On a beaucoup parlé. Il m’a raconté les pays où je n’ai jamais mis les pieds, les universités que je n’ai pas fréquentées et les montagnes que je rêve de grimper. Je me sentais d’égal à égal avec un trentenaire brillant. On a débattu sur des projets de société, d’affaires publiques et thank god, on a omis la politique.
Il était tard. Je ne m’endormais pas. Il n’avait pas de bague. Ça m’a étonné. Ses amis étaient nuls. Ça m’a fait rire. Je ne pensais pas au sexe ni même au lendemain bien que j’avais mille trucs à accomplir, une mission personnelle à écrire.
Cette vie que l’on mène…
Il m’a offert de l’absinthe puis est parti aux toilettes. Je l’ai bu d’un coup, ai trouvé ça fort et ça m’a laissé un mauvais goût dans la bouche. Seule devant son copain qui lui aussi était seul, d’Artagnan étant parti fumer, je me suis présentée. Fred avait une drôle de tête, une tête d’imbécile. Pourtant il ne devait pas l’être puisqu’il occupait un poste important dans une banque importante. Il rentrait tout juste d’un congrès international important où il avait rencontré M. Important en compagnie de Mme Importante. On a bien beau dire qu’il n’y a pas d’importance à accorder au titre, on en fait tout un plat qu’on s’amuse à manger froid.
Enfin, Fred ou Frédéric s’est mis à parler de liberté et à dire des choses du genre «Bientôt j’aurai des enfants et je ne serai plus libre.» J’ai lâché un cri, un cri comme j’en pousse de très aigus. Je lui ai demandé quelle était l’image qu’il se faisait de la liberté. «Le voyage et l’argent.», il a dit. «Voyager avec beaucoup d’argent.»
Conneries valables. N’est-ce pas ça être libre? Pouvoir se la chanter comme on l’entend. À chacun sa définition après tout.
À toi la Jamaïque et 160 000 euros! À moi le souffle et une bouffée d’air frais!

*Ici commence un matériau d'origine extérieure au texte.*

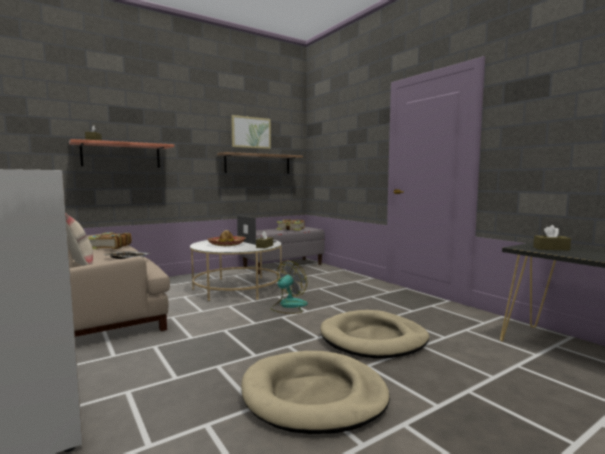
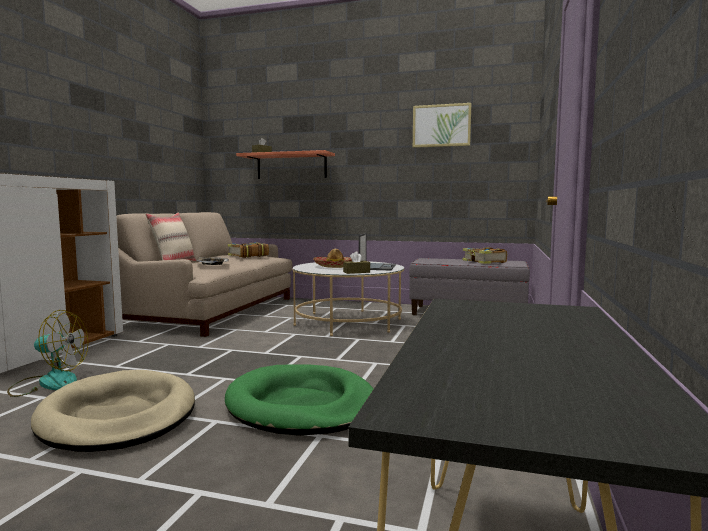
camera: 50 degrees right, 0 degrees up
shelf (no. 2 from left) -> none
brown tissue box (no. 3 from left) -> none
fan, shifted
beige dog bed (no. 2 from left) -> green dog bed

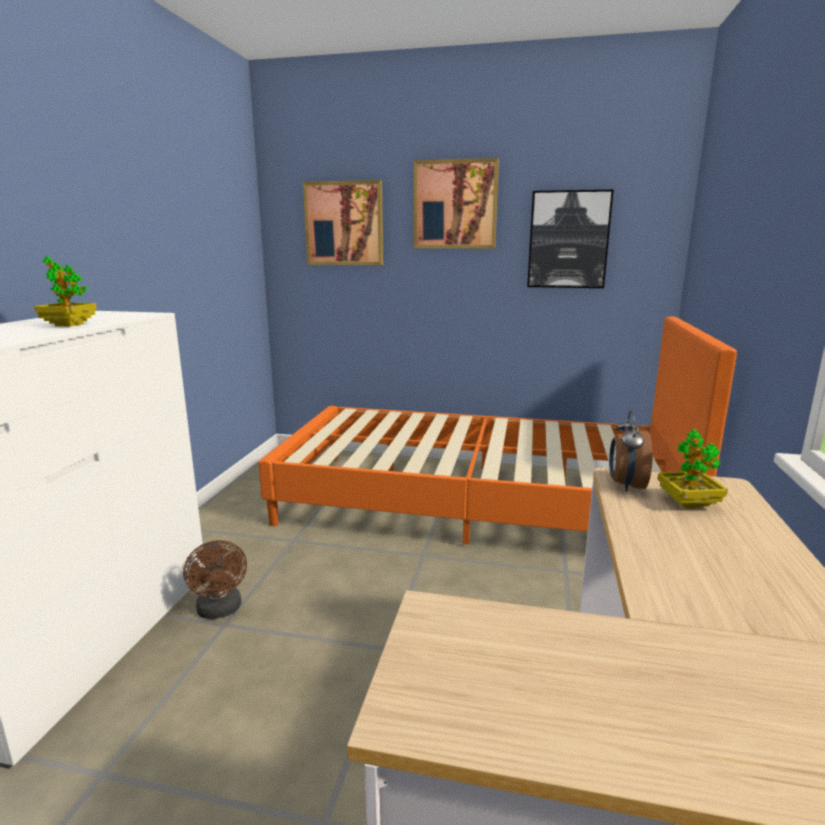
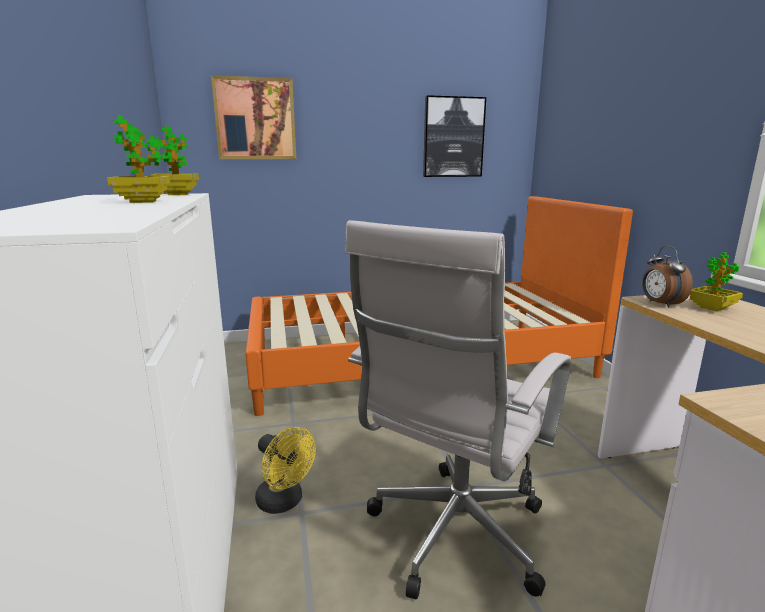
camera: 25 degrees left, 0 degrees up
picture (no. 2 from left) -> none
brown fan -> yellow fan
none -> potted plant (no. 2 from left)
none -> white office chair

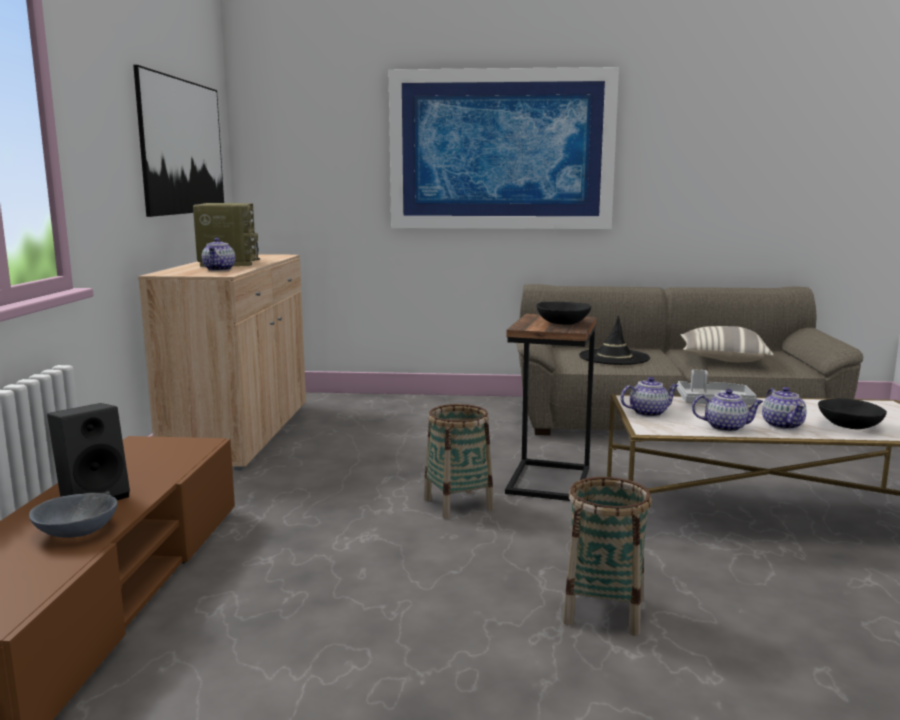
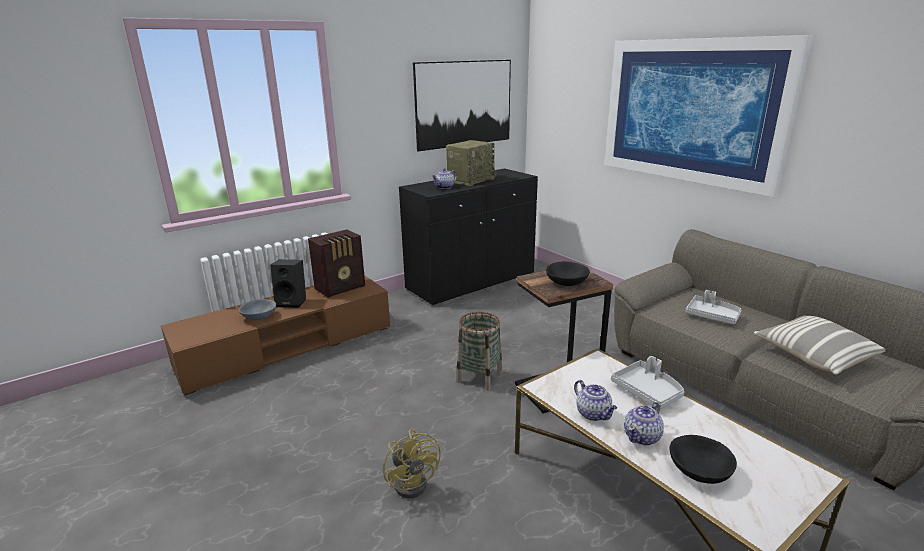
camera: 50 degrees right, 10 degrees up
beige cabinet -> black cabinet
black hat -> grey tray (no. 2 from left)
teapot (no. 2 from left) -> none
basket (no. 2 from left) -> yellow fan
none -> radio (no. 1 from left)

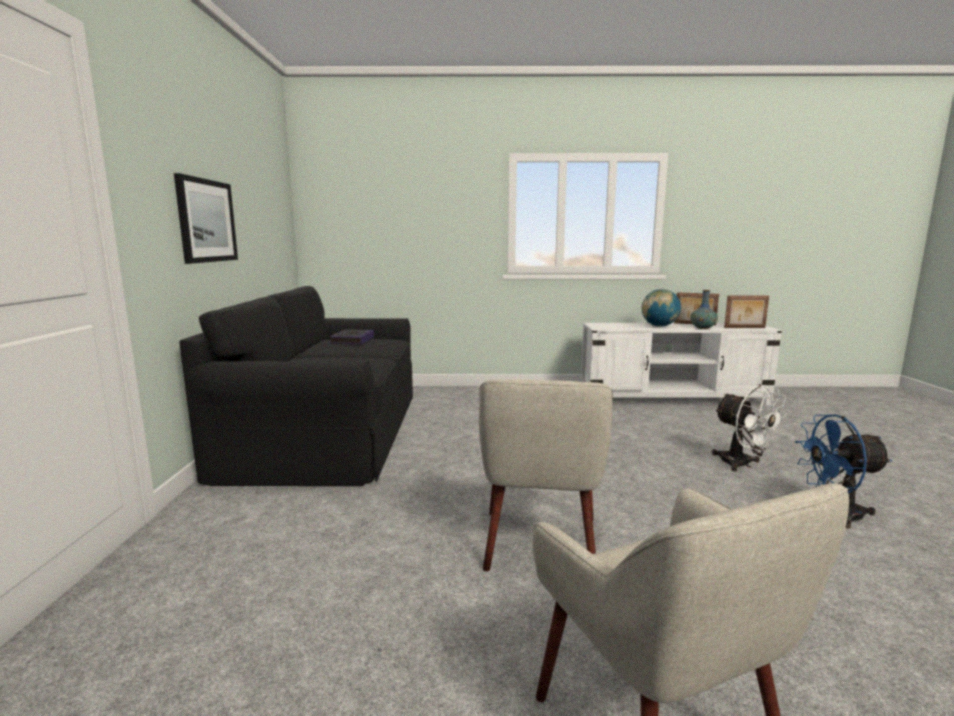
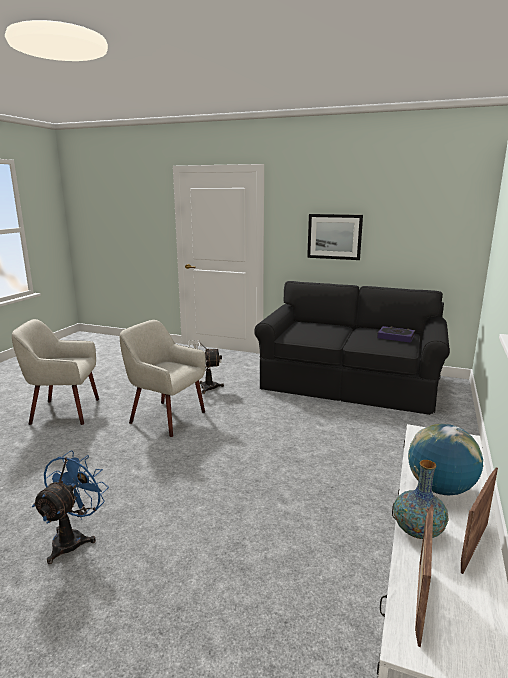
camera: 110 degrees right, 5 degrees up
white fan, shifted

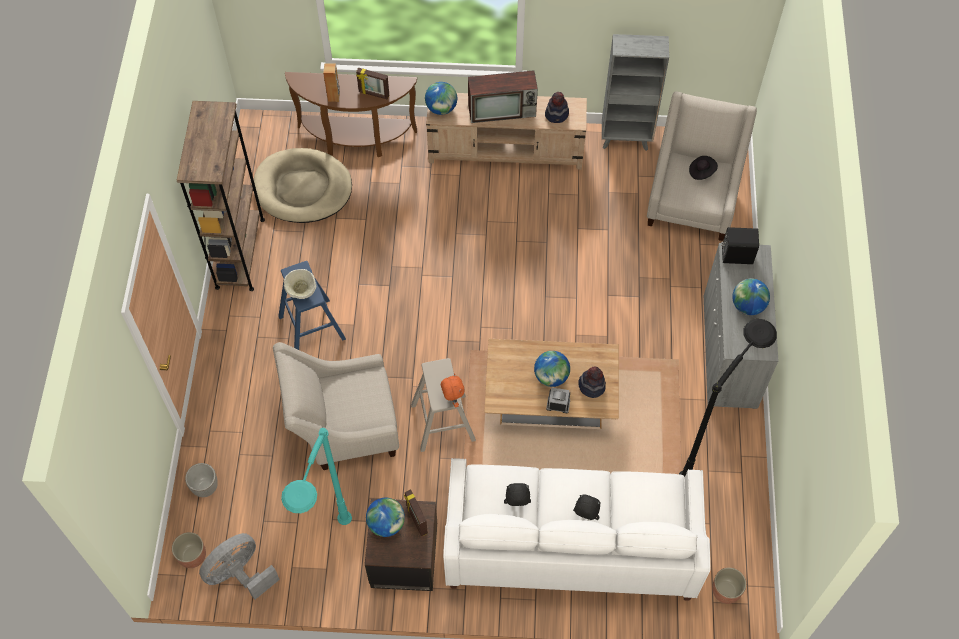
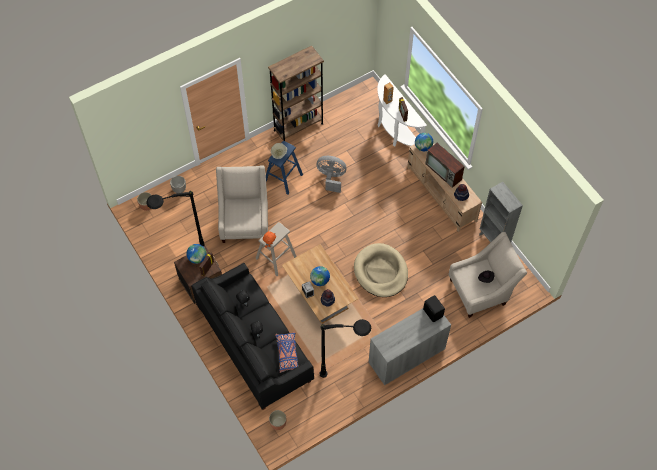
camera: 55 degrees right, 0 degrees up
brown console table -> white console table
beige dog bed, shifted
globe (no. 4 from left) -> none
beige armchair (no. 1 from left), 45 degrees clockwise
turquoise floor lamp -> black floor lamp (no. 1 from left)
white sofa -> black sofa
grey fan, shifted
none -> blue pillow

On s’est obstinés longtemps. Je préférerais dire qu’on a échangé, que nous avons discuté, mais ce n’est pas le cas. Plus on parlait, plus il criait. Plus il élevait la voix, plus son âme semblait se rétrécir. De retour des chiottes et de la terrasse, les autres mousquetaires s’en sont mêlés. Leurs idées, de toutes manières préconçues, semblaient valoir bien plus que les miennes, de toutes manières changeantes, tellement ils s’emportaient.
J’en ai eu vite marre de ces hommes à grande culture, à gros salaire et à belle gueule. Je me suis levée en sourires et en clins d’oeil, ai prononcé un «mes chéris» puis j’ai foutu le camp sans même dire «aurevoir».
Croyez-moi, lorsqu’il y a quelque part la liberté au programme, il importe peu que les hommes soient beaux, téméraires ou trentenaires. On s’en fiche qu’ils soient riches, grands ou doctorants, car il vaudra toujours mieux avoir le souffle. Un souffle que ces types-là n’auront jamais.
Signé Fée Clochette qui est rentrée chez elle les joues rouges ce soir-là. Rouges et pleines, de grandes bouffées d’air frais!